What you have to do |
Rewrite the part of the records below that opens with the line containing "Contacta con Fotocasa" and closes with the line containing "Добра и паучков в кроватку." as a Markdown table with the columns Row and Text, giving each line its own numbered row and skipping blank lines. Leave the pictures out.

START Exercise materials

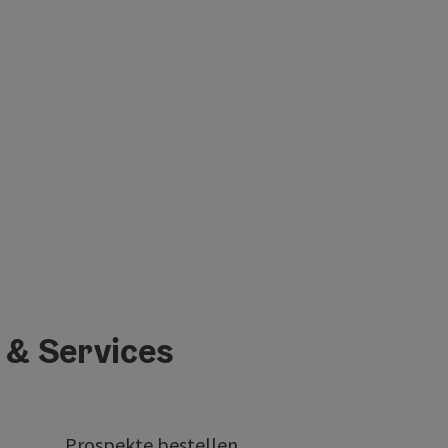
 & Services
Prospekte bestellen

END Exercise materials
START Exercise materials

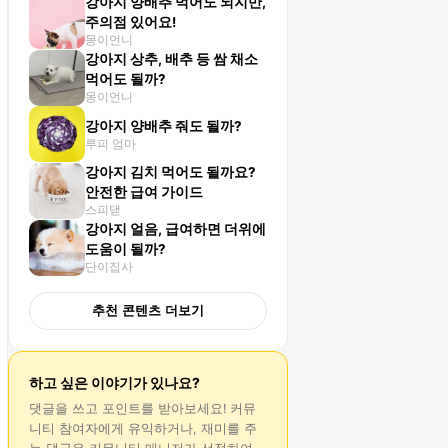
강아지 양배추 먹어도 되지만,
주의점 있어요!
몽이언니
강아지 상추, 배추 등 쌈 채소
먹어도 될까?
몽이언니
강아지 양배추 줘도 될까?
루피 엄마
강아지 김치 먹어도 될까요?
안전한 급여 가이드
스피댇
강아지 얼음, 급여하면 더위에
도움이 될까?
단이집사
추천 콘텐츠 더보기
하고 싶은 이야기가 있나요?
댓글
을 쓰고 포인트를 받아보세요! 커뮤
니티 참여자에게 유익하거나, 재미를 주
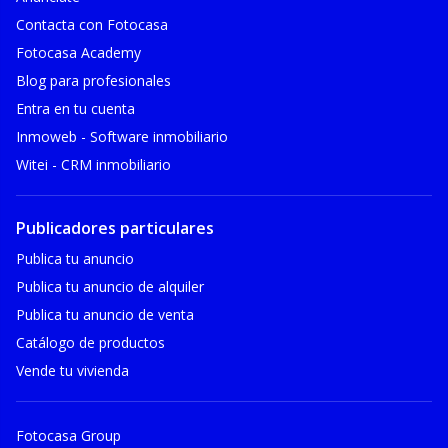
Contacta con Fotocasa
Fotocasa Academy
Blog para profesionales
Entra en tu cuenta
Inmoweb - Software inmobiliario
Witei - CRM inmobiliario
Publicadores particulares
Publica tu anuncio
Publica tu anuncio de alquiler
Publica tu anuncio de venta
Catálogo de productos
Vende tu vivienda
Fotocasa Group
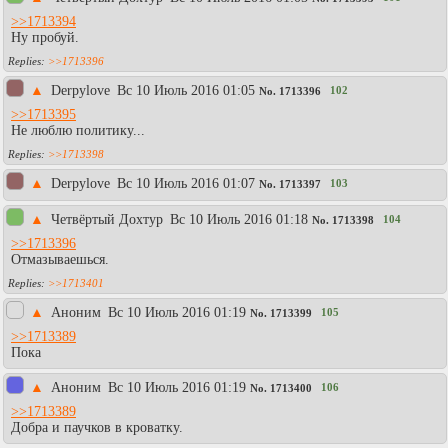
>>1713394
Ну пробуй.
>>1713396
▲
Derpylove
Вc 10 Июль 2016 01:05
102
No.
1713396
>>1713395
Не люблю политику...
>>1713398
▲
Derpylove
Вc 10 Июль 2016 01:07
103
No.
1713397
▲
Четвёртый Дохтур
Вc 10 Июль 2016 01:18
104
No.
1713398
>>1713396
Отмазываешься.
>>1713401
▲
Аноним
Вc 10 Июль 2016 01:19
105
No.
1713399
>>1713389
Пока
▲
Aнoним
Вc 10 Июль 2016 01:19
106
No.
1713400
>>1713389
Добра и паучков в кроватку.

END Exercise materials

Result below |
| Row | Text |
|---|---|
| 1 | Contacta con Fotocasa |
| 2 | Fotocasa Academy |
| 3 | Blog para profesionales |
| 4 | Entra en tu cuenta |
| 5 | Inmoweb - Software inmobiliario |
| 6 | Witei - CRM inmobiliario |
| 7 | Publicadores particulares |
| 8 | Publica tu anuncio |
| 9 | Publica tu anuncio de alquiler |
| 10 | Publica tu anuncio de venta |
| 11 | Catálogo de productos |
| 12 | Vende tu vivienda |
| 13 | Fotocasa Group |
| 14 | >>1713394 |
| 15 | Ну пробуй. |
| 16 | >>1713396 |
| 17 | ▲ |
| 18 | Derpylove |
| 19 | Вc 10 Июль 2016 01:05 |
| 20 | 102 |
| 21 | No. |
| 22 | 1713396 |
| 23 | >>1713395 |
| 24 | Не люблю политику... |
| 25 | >>1713398 |
| 26 | ▲ |
| 27 | Derpylove |
| 28 | Вc 10 Июль 2016 01:07 |
| 29 | 103 |
| 30 | No. |
| 31 | 1713397 |
| 32 | ▲ |
| 33 | Четвёртый Дохтур |
| 34 | Вc 10 Июль 2016 01:18 |
| 35 | 104 |
| 36 | No. |
| 37 | 1713398 |
| 38 | >>1713396 |
| 39 | Отмазываешься. |
| 40 | >>1713401 |
| 41 | ▲ |
| 42 | Аноним |
| 43 | Вc 10 Июль 2016 01:19 |
| 44 | 105 |
| 45 | No. |
| 46 | 1713399 |
| 47 | >>1713389 |
| 48 | Пока |
| 49 | ▲ |
| 50 | Aнoним |
| 51 | Вc 10 Июль 2016 01:19 |
| 52 | 106 |
| 53 | No. |
| 54 | 1713400 |
| 55 | >>1713389 |
| 56 | Добра и паучков в кроватку. |